The bus sat there in traffic and Derelie willed it to move, to evaporate, to be taken by aliens, anything but sit there rumbling, mocking them. It was unfathomably hurtful that Jack would go from savior to needing to be saved in the space of a day. That this morning the Courier wanted his face everywhere and tonight they had no role for him to play.

She pressed her face into his arm. “I’m so sorry this is happening to you

.”

He looked at the bus long and hard while it spewed diesel fumes and half the city pushed around them. “I can be fucking grateful there’ll be no more of that.”

They didn’t walk on till the bus passed, till Jack smoked a cigarette, and by the time they got to Donovan’s Bar it was jammed with Courier employees who let up a rowdy cheer when they came in. The whole editorial team was here. So was Phil, sitting awkwardly alone at the bar. Someone put a drink in Jack’s hand. Annie had packed Jack’s desk and brought the contents in a box and the irony of that, in the same week as Bix and his sad box had been all over the Courier’s pages, made Derelie want to take the contents of Jack’s desk and shove them one by one up Phil’s ass. She hoped there was a really enormous stapler in that damn box.

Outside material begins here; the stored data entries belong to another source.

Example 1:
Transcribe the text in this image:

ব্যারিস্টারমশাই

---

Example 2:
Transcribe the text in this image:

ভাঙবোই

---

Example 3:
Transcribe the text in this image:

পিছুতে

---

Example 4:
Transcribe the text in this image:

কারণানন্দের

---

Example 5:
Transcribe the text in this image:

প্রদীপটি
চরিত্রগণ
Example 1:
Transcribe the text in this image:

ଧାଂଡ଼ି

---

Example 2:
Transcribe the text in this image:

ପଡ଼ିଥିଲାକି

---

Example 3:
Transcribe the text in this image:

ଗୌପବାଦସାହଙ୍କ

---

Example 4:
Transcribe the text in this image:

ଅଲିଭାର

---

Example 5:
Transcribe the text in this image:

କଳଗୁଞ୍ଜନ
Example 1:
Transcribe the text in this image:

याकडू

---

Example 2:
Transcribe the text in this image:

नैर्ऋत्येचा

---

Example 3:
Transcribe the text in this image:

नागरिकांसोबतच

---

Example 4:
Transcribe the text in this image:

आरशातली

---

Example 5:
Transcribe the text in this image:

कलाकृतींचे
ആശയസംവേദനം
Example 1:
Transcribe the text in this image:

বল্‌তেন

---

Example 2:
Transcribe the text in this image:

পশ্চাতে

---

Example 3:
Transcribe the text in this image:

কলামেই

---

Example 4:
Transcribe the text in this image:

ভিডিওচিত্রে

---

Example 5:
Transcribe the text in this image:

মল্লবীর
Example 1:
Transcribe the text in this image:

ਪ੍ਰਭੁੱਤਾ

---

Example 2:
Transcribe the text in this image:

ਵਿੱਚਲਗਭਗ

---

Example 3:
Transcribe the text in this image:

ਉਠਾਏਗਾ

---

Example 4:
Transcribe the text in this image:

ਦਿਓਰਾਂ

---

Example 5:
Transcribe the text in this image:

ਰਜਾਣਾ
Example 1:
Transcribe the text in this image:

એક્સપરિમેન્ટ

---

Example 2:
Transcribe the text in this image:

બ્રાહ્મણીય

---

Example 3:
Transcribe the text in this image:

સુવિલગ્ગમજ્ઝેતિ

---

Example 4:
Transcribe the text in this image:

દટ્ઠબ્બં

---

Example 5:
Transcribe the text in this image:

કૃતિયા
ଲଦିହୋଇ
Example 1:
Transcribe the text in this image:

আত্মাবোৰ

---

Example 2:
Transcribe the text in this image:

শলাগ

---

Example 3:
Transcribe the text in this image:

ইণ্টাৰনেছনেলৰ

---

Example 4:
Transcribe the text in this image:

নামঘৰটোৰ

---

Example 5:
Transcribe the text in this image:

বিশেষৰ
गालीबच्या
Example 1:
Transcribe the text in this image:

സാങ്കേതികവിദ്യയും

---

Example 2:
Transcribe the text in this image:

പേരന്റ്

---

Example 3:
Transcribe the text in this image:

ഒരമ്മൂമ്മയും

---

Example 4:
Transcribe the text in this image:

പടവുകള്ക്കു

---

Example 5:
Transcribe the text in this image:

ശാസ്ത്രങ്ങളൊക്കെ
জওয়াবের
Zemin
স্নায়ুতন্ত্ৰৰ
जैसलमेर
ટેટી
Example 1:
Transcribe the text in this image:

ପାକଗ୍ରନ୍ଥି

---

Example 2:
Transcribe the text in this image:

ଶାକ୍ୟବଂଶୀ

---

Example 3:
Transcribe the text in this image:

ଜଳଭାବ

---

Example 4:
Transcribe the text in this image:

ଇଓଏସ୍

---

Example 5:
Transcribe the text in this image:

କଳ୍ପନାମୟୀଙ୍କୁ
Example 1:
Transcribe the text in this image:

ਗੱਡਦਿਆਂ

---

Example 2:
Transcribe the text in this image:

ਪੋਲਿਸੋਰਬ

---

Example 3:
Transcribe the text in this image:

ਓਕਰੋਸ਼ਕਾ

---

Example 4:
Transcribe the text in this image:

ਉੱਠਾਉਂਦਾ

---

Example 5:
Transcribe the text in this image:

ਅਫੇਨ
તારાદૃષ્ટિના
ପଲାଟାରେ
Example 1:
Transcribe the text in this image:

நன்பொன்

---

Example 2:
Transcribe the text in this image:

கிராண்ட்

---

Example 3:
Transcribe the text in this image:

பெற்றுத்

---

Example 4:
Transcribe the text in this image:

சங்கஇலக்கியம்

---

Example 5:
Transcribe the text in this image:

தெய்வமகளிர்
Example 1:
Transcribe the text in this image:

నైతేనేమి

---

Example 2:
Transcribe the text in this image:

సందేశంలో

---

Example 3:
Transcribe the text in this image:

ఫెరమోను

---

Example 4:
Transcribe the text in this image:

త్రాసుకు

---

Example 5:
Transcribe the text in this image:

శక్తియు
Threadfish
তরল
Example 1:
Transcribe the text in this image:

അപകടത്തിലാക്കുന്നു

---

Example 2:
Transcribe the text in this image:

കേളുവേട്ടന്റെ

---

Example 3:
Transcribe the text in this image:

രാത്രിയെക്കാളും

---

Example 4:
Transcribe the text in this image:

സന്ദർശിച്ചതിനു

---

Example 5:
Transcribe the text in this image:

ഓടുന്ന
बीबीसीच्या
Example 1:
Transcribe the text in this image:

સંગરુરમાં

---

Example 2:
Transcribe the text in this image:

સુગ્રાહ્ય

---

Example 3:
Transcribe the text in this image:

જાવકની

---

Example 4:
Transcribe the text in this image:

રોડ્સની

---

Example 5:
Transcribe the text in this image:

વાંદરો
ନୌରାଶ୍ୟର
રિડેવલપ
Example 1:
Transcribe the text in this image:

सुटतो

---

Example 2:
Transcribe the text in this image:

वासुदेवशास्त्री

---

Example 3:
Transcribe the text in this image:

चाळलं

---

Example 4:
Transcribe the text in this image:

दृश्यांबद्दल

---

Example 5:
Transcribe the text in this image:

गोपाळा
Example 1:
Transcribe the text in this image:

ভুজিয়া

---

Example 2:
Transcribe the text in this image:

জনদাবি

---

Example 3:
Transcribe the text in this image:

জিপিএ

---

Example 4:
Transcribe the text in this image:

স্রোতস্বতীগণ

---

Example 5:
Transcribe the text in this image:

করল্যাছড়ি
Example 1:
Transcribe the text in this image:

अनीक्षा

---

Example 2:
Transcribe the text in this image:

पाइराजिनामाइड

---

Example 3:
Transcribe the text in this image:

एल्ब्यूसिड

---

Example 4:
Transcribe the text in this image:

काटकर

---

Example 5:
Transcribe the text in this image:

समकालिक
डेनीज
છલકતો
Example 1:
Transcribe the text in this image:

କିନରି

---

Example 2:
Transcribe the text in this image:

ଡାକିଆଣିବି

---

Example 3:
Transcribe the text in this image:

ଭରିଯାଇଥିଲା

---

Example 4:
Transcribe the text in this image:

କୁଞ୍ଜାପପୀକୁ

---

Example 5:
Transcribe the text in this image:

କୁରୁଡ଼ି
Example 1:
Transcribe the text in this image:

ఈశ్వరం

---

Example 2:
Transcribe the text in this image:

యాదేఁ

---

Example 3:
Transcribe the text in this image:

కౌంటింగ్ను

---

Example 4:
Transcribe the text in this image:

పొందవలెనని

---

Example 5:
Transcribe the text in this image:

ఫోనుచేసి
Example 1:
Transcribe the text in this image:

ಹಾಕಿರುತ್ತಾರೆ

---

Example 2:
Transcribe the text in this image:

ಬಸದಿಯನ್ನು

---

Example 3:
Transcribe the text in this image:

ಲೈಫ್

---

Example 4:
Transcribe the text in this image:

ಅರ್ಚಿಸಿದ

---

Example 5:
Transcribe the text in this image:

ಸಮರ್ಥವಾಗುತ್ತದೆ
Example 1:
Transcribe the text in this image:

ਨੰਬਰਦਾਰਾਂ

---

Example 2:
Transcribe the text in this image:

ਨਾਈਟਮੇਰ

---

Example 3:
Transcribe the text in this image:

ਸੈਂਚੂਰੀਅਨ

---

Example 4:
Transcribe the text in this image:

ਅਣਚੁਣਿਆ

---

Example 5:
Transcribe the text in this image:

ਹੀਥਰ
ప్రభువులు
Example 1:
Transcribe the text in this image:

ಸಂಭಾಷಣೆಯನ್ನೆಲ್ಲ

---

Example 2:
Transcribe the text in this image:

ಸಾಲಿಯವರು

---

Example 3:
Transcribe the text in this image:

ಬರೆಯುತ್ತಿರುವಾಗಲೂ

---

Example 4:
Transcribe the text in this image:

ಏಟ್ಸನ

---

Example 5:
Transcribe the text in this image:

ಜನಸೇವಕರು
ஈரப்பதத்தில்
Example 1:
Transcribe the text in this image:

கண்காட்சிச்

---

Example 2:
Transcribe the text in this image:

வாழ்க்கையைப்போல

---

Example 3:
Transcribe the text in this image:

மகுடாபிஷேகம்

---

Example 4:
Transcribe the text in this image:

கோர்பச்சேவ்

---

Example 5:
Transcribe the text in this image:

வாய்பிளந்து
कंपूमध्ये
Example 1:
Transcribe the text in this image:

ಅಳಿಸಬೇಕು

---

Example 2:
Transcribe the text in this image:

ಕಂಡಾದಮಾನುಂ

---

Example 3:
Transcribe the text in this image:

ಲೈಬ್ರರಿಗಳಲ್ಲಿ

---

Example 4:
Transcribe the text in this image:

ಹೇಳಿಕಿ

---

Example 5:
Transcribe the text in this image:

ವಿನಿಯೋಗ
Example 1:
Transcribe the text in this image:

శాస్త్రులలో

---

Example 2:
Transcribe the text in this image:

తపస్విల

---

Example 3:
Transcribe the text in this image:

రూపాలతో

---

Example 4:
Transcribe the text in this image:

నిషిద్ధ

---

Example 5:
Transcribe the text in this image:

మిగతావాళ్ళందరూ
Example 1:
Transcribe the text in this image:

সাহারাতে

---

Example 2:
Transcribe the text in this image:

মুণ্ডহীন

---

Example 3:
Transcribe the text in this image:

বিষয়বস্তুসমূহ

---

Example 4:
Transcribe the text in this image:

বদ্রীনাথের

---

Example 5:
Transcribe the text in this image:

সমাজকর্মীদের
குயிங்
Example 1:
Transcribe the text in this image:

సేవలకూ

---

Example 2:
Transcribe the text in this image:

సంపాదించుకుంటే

Monday morning she’d sit in an editorial meeting with Phil and there’d be no Jack sitting opposite, studiously ignoring her. There’d be no Jack to flirt with as the meeting ended or pass in corridors, hands grazing, eyes greedy and glancing. There’d be no Jack to play wait five and follow with as she arrived at work, and no one to check in with about what time she was leaving for the night. There’d be no Jack, full stop, in her work life and there was no way not to be deeply saddened by that, or by what that meant for the profession she’d chosen as her own, for the paper she’d moved across the state to work for.

She stood with Jack while Spin jumped on a chair and led a rousing toast.

“This week two titans of the city lost their jobs. One was a crook, a thief and a weasel. His name was Bob Bix, and our own Jack Haley brought him down. The other was a good guy, the best, a journalist and a hero.” There was a huge cheer, and Derelie tucked herself under Jack’s arm. Let everyone see what he meant to her on the night where the celebration was so bittersweet.

“Bix will go to prison. Jack will go on to defend the city for someone who appreciates what he does.” Another cheer. “This is a sad day for the Courier, for journalism. I might only be a sports writer—” that got a chuckle “—and robots are already taking over parts of my job, but I can’t help thinking this is a sad day for the whole city. Tomorrow, people are less protected from fraud, corruption, and here’s a ten dollar word for you, malfeasance—it means doing wrong, you knuckleheads—than they were today.” Spin raised his glass and the room followed. “To Jackson Haley, the Heartbeat of the City.”

Jack dropped his chin, closed his eyes as the response rang out. His body was taut. Derelie could feel muscles flexing and shifting though he was standing still, not something the one drink he’d had helped.

“I have to say something,” he said, and pulled away, going to the chair Spin stood on and replacing him.